MADE VISIBLE by his absence, in my lighted, rear view mirror, is the realization that David was postponing the end of the project, anticipating, correctly, that its completion would change the frequency and basis of contact between us. You may infer what you will about this, but, in some senses then, these prints are the offspring of my reverence for him, and the love he shared with me.
But mostly these prints are the work of one of the greatest printmakers of our time, a magnificently prodigious and talented draughtsman, painter, calligrapher and an engraver. David Schorr read and understood Hannah Arendt and her poetry, and was able to forge her image for our generation from his understanding of her books, from his consummate technical skills, from the life of European culture he lived, his wealth of friendships, and from the smithy of his great soul.
Steven Maslow, Brooklyn, New York, July 2022
Footnotes:
1 Since the time of Tacitus, sine ira et studio (meaning ‘without bitterness or partiality) has been the guiding principle for historians and academics. Arendt, faced with describing the unprecedented nature of her subject, broke through this restraint. At first much criticized for it, she is now widely imitated, her footnotes often being as interesting as her texts.

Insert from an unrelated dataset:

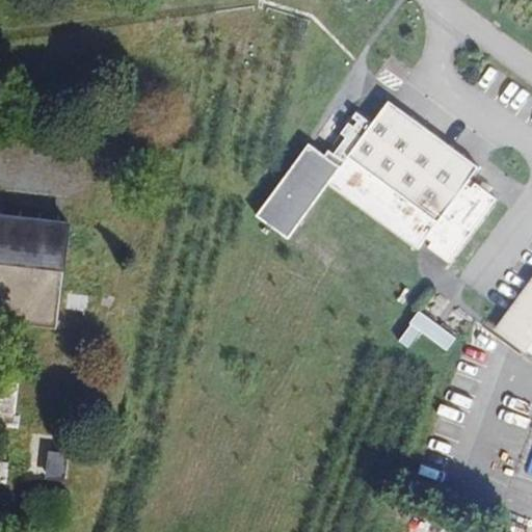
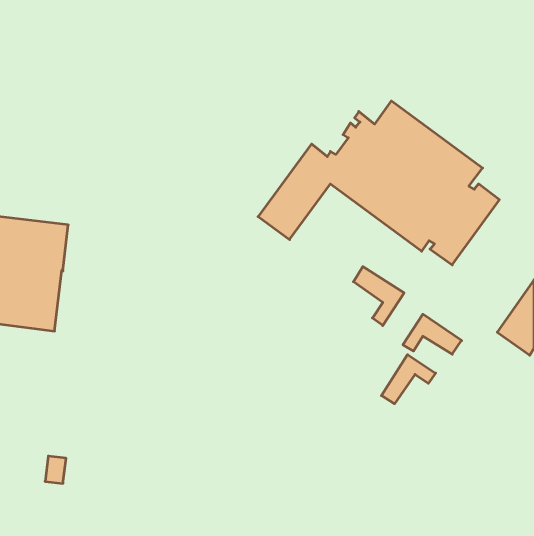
building: none -> [353,267,404,326]
building: none -> [381,355,436,404]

2 After the death of his mother, Brahms set Isaiah 40: 6-8 and Peter 1:24-25 in Denn alles Fleisch, es ist wie Gras (trans. Luther) to music as the second movement of Ein Deutsches Requiem, a requiem that offers not prayers for the dead, but is rather concerned with comforting the living.
3 in Italy in 1975 and India in 1998 and 2001.

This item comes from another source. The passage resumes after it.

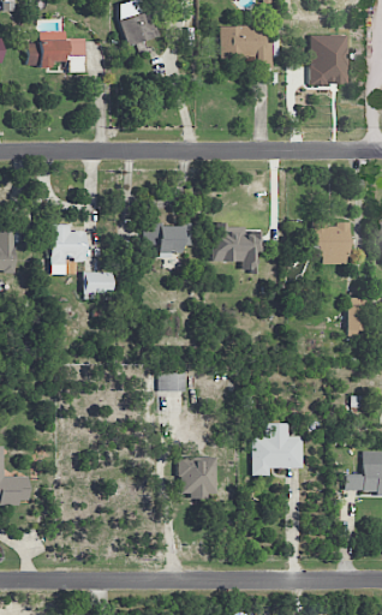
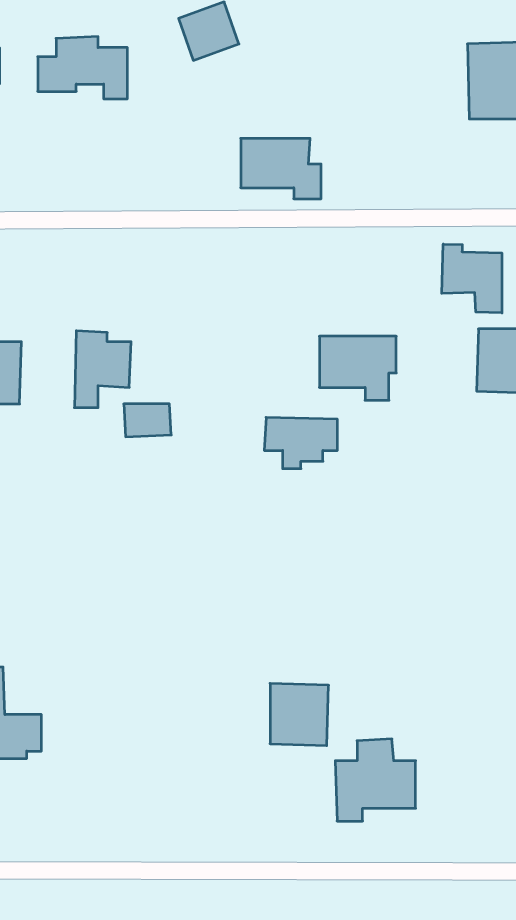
building: [220,25,273,65] -> [241,138,321,199]
building: none -> [442,244,502,313]
building: [144,223,192,257] -> [264,417,337,469]
building: [159,372,186,392] -> none
building: [251,422,304,476] -> [335,739,416,821]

4 Gershom Scholem would vehemently disagree with this assessment of the ironic tone of Arendt’s Eichmann in Jerusalem, and he went so far as to accuse her of lacking love for her own people. Given what we know today about Eichmann’s true role in the Final Solution, it is possible that Arendt, who narrowly escaped from the Nazis’ clutches at the Gurs detention center, was too close to her subject to maintain objectivity about Eichmann (he fooled her) though this does not detract from her assessment of responsibility in “the darkest part of the whole dark story.”
5 At Senator Joe Biden’s request. At the 1976 US Bicentennial, Joe Biden was a first-term senator, having been elected in 1972.

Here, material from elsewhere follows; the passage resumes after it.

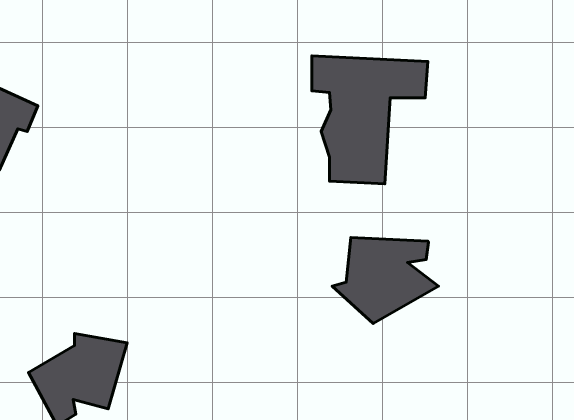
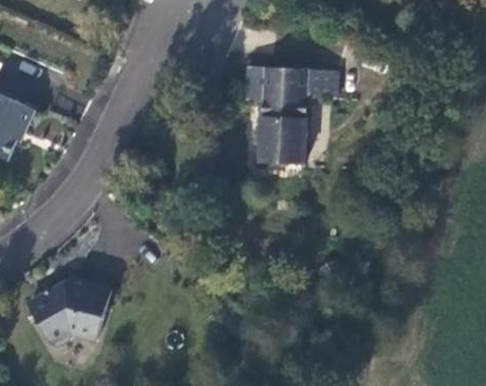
building: [332,238,439,323] -> none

6 “Home to Roost: A Bicentennial Address”, Arendt, Hannah, The NY Review of Books, June 26, 1975
7 At 40 West 86 Street, Apt 7D New York 10024
8 “We will stay in touch!”
9 The president of Bard College
10 Hannah Arendt’s literary executor and the editor of her posthumous publications
11 An early champion of the HAC
12 David later presented these prints, on 22 Sep 2012, in memory of Elisabeth Young-Bruehl, who had died the previous December, at the Fifth Annual Hannah Arendt Conference at Bard. The prints were sent to California for safekeeping prior to the arrival of Hurricane Sandy in October 2012, and were lost for a decade. They were found, having been carefully stored in a cedar chest in an air conditioned warehouse and then returned to Steven Maslow in May 2022.
13 1471-1528, he was a painter, woodcut artist, engraver and theorist of the German Renaissance, and one of the most influential printmakers of all time. He counted among his friends DaVinci, Raphael, and Bellini. David had a copy of Dürer’s Praying Hands in his study.
14 Saint Matthew and the Angel (1602), completed for the Contarelli Chapel in the church of San Luigi dei Francesci in Rome. It is now known only from back-and-white photography.
15 Sotheby’s sold the original, took their commissions, and paid the owner £169,000 despite solid evidence he also had owned the fake, without ever notifying the authorities!